Rumania, a country off the European cultural landscape? It may appear so to the superficial eye. But particularly in the modern age, powerful cultural impulses have repeatedly come from Romania. Names like Constantin Brancusi, Eugène Ionesco or, in music, Georges Enescu, Dinu Lipatti, Sergiu Celibidache and Miriam Marbe stand for this. And Violeta Dinescu. Born in Bucharest in 1953, the composer, pianist and pedagogue completed postgraduate studies at Marbe after graduating and learned “how to capture life in sound”.
Her comment shows a completely different understanding of music than that of the Western European avant-garde, who are fixated on material. Dinescu was always closed to their circle, but that didn’t do her any harm. As an imaginative and multifaceted composer, familiar with Romanian folk music through field research as well as with the laws of mathematics and the work of the Renaissance composer Palestrina, she made her international career as a loner, artistically committed to no one but herself.
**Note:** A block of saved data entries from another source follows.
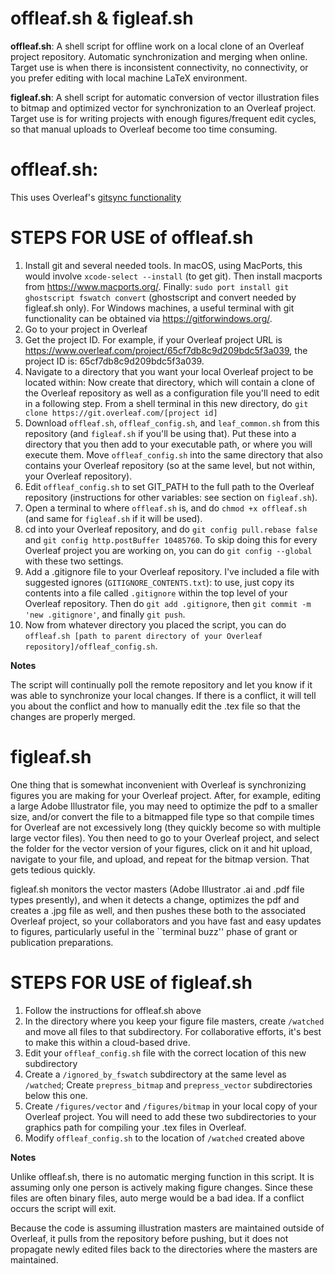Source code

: # offleaf.sh & figleaf.sh
**offleaf.sh**: A shell script for offline work on a local clone of an Overleaf project repository. Automatic synchronization and merging when online. Target use is when there is inconsistent connectivity, no connectivity, or you prefer editing with local machine LaTeX environment.

**figleaf.sh**: A shell script for automatic conversion of vector illustration files to bitmap and optimized vector for synchronization to an Overleaf project. Target use is for writing projects with enough figures/frequent edit cycles, so that manual uploads to Overleaf become too time consuming.


# offleaf.sh:

This uses Overleaf's [gitsync functionality](https://www.overleaf.com/learn/how-to/Git_Integration_and_GitHub_Synchronization)

# STEPS FOR USE of offleaf.sh

1. Install git and several needed tools. In macOS, using MacPorts, this would involve
    `xcode-select --install` (to get git). Then
    install macports from https://www.macports.org/. Finally:
    `sudo port install git ghostscript fswatch convert` (ghostscript and convert needed by figleaf.sh only).
    For Windows machines, a useful terminal with git functionality can be obtained via https://gitforwindows.org/.
3. Go to your project in Overleaf
4. Get the project ID. For example, if your Overleaf project URL is https://www.overleaf.com/project/65cf7db8c9d209bdc5f3a039, the project ID is: 65cf7db8c9d209bdc5f3a039.
5. Navigate to a directory that you want your local Overleaf project to be located within: Now create that directory, which will contain a clone of the Overleaf repository as well as a configuration file you'll need to edit in a following step. From a shell terminal in this new directory, do `git clone https://git.overleaf.com/[project id]`
6. Download `offleaf.sh`, `offleaf_config.sh`, and `leaf_common.sh` from this repository (and `figleaf.sh` if you'll be using that). Put these into a directory that you then add to your executable path, or where you will execute them. Move `offleaf_config.sh` into the same directory that also contains your Overleaf repository (so at the same level, but not within, your Overleaf repository).  
8. Edit `offleaf_config.sh` to set GIT_PATH to the full path to the Overleaf repository (instructions for other variables: see section on `figleaf.sh`). 
9. Open a terminal to where `offleaf.sh` is, and do `chmod +x offleaf.sh` (and same for `figleaf.sh` if it will be used).
10. cd into your Overleaf repository, and do `git config pull.rebase false` and `git config http.postBuffer 10485760`. To skip doing this for every Overleaf project you are working on, you can do `git config --global` with these two settings.
11. Add a .gitignore file to your Overleaf repository. I've included a file with suggested ignores (`GITIGNORE_CONTENTS.txt`): to use, just copy its contents into a file called `.gitignore` within the top level of your Overleaf repository. Then do `git add .gitignore`, then `git commit -m 'new .gitignore'`, and finally `git push`.
12. Now from whatever directory you placed the script, you can do `offleaf.sh [path to parent directory of your Overleaf repository]/offleaf_config.sh`.


**Notes**

The script will continually poll the remote repository and let you know if it was able to synchronize your local changes. If there is a conflict, it will tell you about the conflict and how to manually edit the .tex file so that the changes are properly merged.


# figleaf.sh

One thing that is somewhat inconvenient with Overleaf is synchronizing figures you are making for your Overleaf project. After, for example, editing a large Adobe Illustrator file, you may need to optimize the pdf to a smaller size, and/or convert the file to a bitmapped file type so that compile times for Overleaf are not excessively long (they quickly become so with multiple large vector files). You then need to go to your Overleaf project, and select the folder for the vector version of your figures, click on it and hit upload, navigate to your file, and upload, and repeat for the bitmap version. That gets tedious quickly.

figleaf.sh monitors the vector masters (Adobe Illustrator .ai and .pdf file types presently), and when it detects a change, optimizes the pdf and creates a .jpg file as well, and then pushes these both to the associated Overleaf project, so your collaborators and you have fast and easy updates to figures, particularly useful in the ``terminal buzz'' phase of grant or publication preparations.

# STEPS FOR USE of figleaf.sh

1. Follow the instructions for offleaf.sh above
2. In the directory where you keep your figure file masters, create `/watched` and move all files to that subdirectory. For collaborative efforts, it's best to make this within a cloud-based drive.
3. Edit your `offleaf_config.sh` file with the correct location of this new subdirectory
4. Create a `/ignored_by_fswatch` subdirectory at the same level as `/watched`; Create `prepress_bitmap` and `prepress_vector` subdirectories below this one. 
5. Create `/figures/vector` and `/figures/bitmap` in your local copy of your Overleaf project. You will need to add these two subdirectories to your graphics path for compiling your .tex files in Overleaf.
6. Modify `offleaf_config.sh` to the location of `/watched` created above


**Notes**

Unlike offleaf.sh, there is no automatic merging function in this script. It is assuming only one person is actively making figure changes.
Since these files are often binary files, auto merge would be a bad idea. If a conflict occurs the script will exit.

Because the code is assuming illustration masters are maintained outside of Overleaf, it pulls from the repository before pushing, but it does not propagate newly edited files back to the directories where the masters are maintained.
In 1982 she moved to Germany, where she worked as a pedagogue in Heidelberg, Frankfurt and Bayreuth and taught at the University of Oldenburg for twenty-five years. Her works have been performed in Europe, the USA and South Africa and have received international awards.
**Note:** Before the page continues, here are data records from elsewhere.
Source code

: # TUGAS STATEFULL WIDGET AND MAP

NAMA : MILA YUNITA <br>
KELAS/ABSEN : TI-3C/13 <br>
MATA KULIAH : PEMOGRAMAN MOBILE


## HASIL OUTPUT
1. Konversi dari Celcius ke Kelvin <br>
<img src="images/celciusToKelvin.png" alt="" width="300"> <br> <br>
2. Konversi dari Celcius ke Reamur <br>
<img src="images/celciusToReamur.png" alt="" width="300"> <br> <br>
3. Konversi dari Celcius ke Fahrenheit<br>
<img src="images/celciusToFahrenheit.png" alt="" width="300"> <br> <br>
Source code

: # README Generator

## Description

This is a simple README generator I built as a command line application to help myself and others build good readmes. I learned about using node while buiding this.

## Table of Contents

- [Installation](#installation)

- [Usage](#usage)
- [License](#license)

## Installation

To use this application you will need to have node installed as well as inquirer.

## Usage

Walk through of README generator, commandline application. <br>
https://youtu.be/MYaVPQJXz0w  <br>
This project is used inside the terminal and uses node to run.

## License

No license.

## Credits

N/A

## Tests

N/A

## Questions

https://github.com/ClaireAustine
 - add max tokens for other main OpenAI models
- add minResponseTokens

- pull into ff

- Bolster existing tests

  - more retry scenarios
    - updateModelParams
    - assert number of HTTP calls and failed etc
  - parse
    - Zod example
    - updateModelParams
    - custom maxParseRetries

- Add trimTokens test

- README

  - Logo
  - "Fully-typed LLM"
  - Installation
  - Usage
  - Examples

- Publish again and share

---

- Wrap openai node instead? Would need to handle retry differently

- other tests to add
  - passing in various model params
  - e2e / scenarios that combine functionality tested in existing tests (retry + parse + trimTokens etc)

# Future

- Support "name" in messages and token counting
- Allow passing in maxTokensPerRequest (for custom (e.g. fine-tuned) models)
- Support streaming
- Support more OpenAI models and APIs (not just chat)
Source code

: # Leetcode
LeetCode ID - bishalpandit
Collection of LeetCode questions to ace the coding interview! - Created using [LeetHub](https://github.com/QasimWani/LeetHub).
Dinescu’s work is of an impressive breadth. Eight stage compositions are included, including her hit, the fantastic children’s opera “May 35, or Konrad rides into the South Seas” based on Erich Kästner, two ballets, numerous orchestral works, solo concerts, film music. And an incredible variety of instrumental and vocal chamber music. In the small-scale works, wide horizons can suddenly open up, such as in “My eye has returned to all seven spheres” for tenor and piano over two terzanes from Dante’s Paradiso, in which the poet views the earth from a cosmic distance: In Dinescu’s setting marveling at the smallness of our planet becomes holy horror – the crucial words dig deep into the memory through obsessive repetition and constant variation.
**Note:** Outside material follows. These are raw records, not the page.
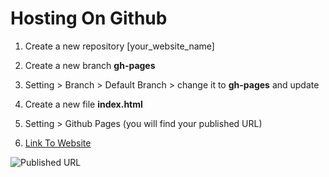 # Hosting On Github

1. Create a new repository [your_website_name]

1. Create a new branch **gh-pages**

1. Setting > Branch > Default Branch > change it to **gh-pages** and update

1. Create a new file **index.html** 

1. Setting > Github Pages (you will find your published URL)

1. [Link To Website](https://mensopheak.github.io/Hosting-On-Github/)

![Published URL](https://github.com/mensopheak/Hosting-On-Github/blob/gh-pages/Published%20URL.png)
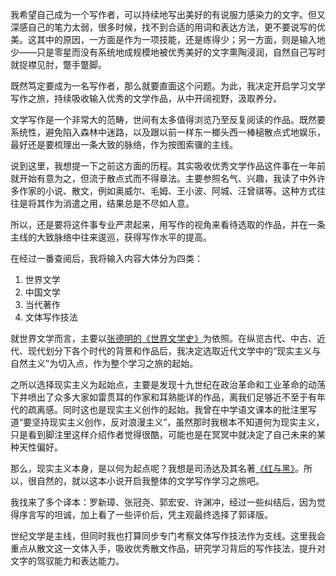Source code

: 
我希望自己成为一个写作者，可以持续地写出美好的有说服力感染力的文字。但又深感自己的笔力太弱，很多时候，找不到合适的用词和表达方法，更不要说写的优美。这其中的原因，一方面是作为一项技能，还是练得少；另一方面，则是输入地少——只是零星而没有系统地成规模地被优秀美好的文字熏陶浸润，自然自己写时就捉襟见肘，蹩手蹩脚。

既然笃定要成为一名写作者，那么就要直面这个问题。为此，我决定开启学习文学写作之旅，持续吸收输入优秀的文学作品，从中开阔视野，汲取养分。

文学写作是一个非常大的范畴，世间有太多值得浏览乃至反复阅读的作品。既然要系统性，避免陷入森林中迷路，以及跟以前一样东一榔头西一棒槌散点式地娱乐，最好还是要梳理出一条大致的脉络，作为按图索骥的主线。

说到这里，我想提一下之前这方面的历程。其实吸收优秀文学作品这件事在一年前就开始有意为之，但流于散点式而不得章法。主要参照名气、兴趣，我读了中外许多作家的小说、散文，例如奥威尔、毛姆、王小波、阿城、汪曾祺等。这种方式往往是将其作为消遣之用，结果总是不尽如人意。

所以，还是要将这件事专业严肃起来，用写作的视角来看待选取的作品，并在一条主线的大致脉络中往来逡巡，获得写作水平的提高。

在经过一番查阅后，我将输入内容大体分为四类：
1. 世界文学
2. 中国文学
3. 当代著作
4. 文体写作技法

就世界文学而言，主要以[张德明的《世界文学史》](https://book.douban.com/subject/30312961/)为依照。在纵览古代、中古、近代、现代划分下各个时代的背景和作品后，我决定选取近代文学中的“现实主义与自然主义”为切入点，作为整个学习之旅的起始。

之所以选择现实主义为起始点，主要是发现十九世纪在政治革命和工业革命的动荡下井喷出了众多大家如雷贯耳的作家和耳熟能详的作品，离我们足够近不至于有年代的疏离感。同时这也是现实主义创作的起始。我曾在中学语文课本的批注里写道“要坚持现实主义创作，反对浪漫主义”，虽然那时我根本不知道何为现实主义，只是看到脚注里这样介绍作者觉得很酷，可能也是在冥冥中就决定了自己未来的某种天性偏好。

那么，现实主义本身，是以何为起点呢？我想是司汤达及其名著[《红与黑》](https://book.douban.com/subject/5446437/)。所以，很自然的，就以这本小说开启我整体的文学写作学习之旅吧。

我找来了多个译本：罗新璋、张冠尧、郭宏安、许渊冲，经过一些纠结后，因为觉得序言写的坦诚，加上看了一些评价后，凭主观最终选择了郭译版。

世纪文学是主线，但同时我也打算同步专门考察文体写作技法作为支线。这里我会重点从散文这一文体入手，吸收优秀散文作品，研究学习背后的写作技法，提升对文字的驾驭能力和表达能力。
Chamber music, the incorruptible benchmark for the compositional profession, is Dinescu’s experimental laboratory. This is where the sharpness of their musical ideas and their inventiveness come into their own. Concentrating on a clearly defined material really fires their creative imagination. The CD “Diary”, a sounding self-portrait of the composer, forms a fascinating compendium of flute playing, with all instruments of the flute family as a soloist and in the playback congenially realized by Carin Levine. They are tones of life, and those who follow them attentively may also recognize a distant echo of the mythical past of the flute as a folk instrument. Today Violeta Dinescu can celebrate her seventieth birthday.